What Are Alternative fee Arrangements?
Law firms typically bill clients based on a set hourly rate, but an Alternative Fee Arrangement (AFA)—also known as a Special Fee Arrangement—provides a contract a different payment structure for the firm.
According to the American Bar Association, AFAs aren’t designed to bill more than what a firm’s hourly rate would be. Rather, they outline an appropriate fee based on the value received by the client, as well as how that client sees value. Alternative billing should be determined by what is reasonable and fair to both the client and lawyer.
However, AFAs don’t mean that a firm bills the client for less than its hourly rate.

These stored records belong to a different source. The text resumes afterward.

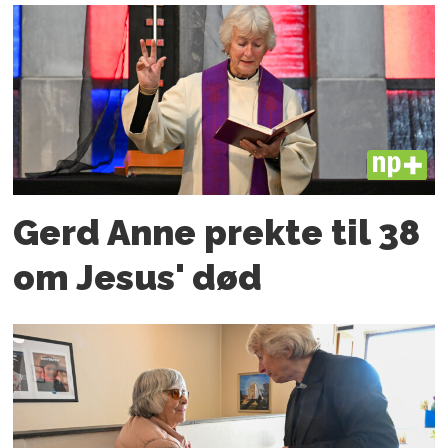
PLUS
Gerd Anne prekte til 38
om Jesus' død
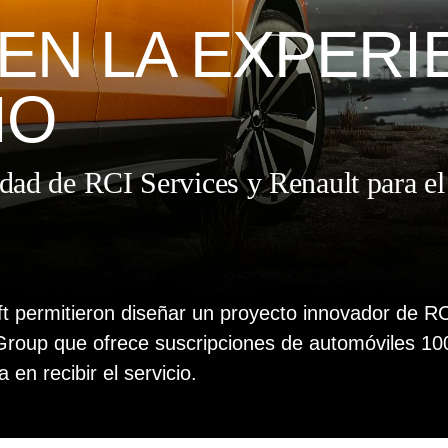
EN LA EXPERI
IO
idad de RCI Services y Renault para e
ft permitieron diseñar un proyecto innovador de RC
roup que ofrece suscripciones de automóviles 100
en recibir el servicio.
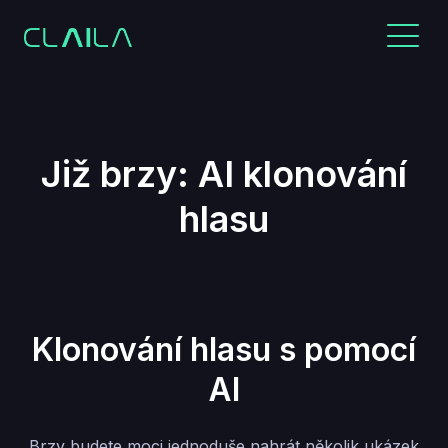
Již brzy: AI klonování
hlasu
Klonování hlasu s pomocí
AI
Brzy budete moci jednoduše nahrát několik ukázek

If a client places greater value on completing work in an hour instead of three, for example, your urgent work doesn’t automatically come with a steeper price tag than your usually fee for the same amount of time. Keep reading to learn more about the different types of Alternative Fee Agreements.
Hybrid Alternative Fee Arrangements
Fee Collars: This is defined by hourly rates with minimum and maximum fees quoted.

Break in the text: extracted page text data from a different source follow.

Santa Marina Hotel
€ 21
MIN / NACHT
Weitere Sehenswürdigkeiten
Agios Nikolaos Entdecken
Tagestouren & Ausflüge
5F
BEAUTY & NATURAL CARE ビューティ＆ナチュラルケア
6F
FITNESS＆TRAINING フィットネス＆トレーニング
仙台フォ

Fixed Fee Plus Hourly: A small amount of the charges may be dependent on a fixed or flat-fee basis, and a portion charged on an hourly-rate basis because parts of the engagement cannot easily be defined.
Fixed Fee Plus Success Fee: This hybrid is utilized when the firm in question has a proper understanding of the services needed, and the client and the lawyer are both willing to share in the risks associated with the matter in question.
Hourly Rate Plus Contingency: By merging both hourly billing and a contingency factor, the client and lawyer are splitting the risks. Since a portion of the fee will be hourly— possibly at a reduced rate—the lawyer is guaranteed a minimum amount.
The Categories of Alternative Fee Arrangements
Flat Fee or Fixed: This is the simplest method of alternative pricing, and it means charging for a predetermined service at a flat or fixed rate. This fee may be negotiated for the whole service or just a small part of it.
Success or Contingency Fee: This fee is based on the results achieved. It requires a clear agreement of what the anticipated results will be and what will not be covered under the actual fee arrangement.
Task or Unit-Based Billing: Identified tasks or components of the transaction are used to narrow down the fee in this type of agreement.
Percentage Fee: A percentage fee, which is different than a contingency fee, is made up of a schedule of fees related to the amount involved in the matter that is being handled.
Retrospective Fee: This differs from most AFAs in that the precise amount of the fee is not known to the lawyer or the client until the matter is concluded.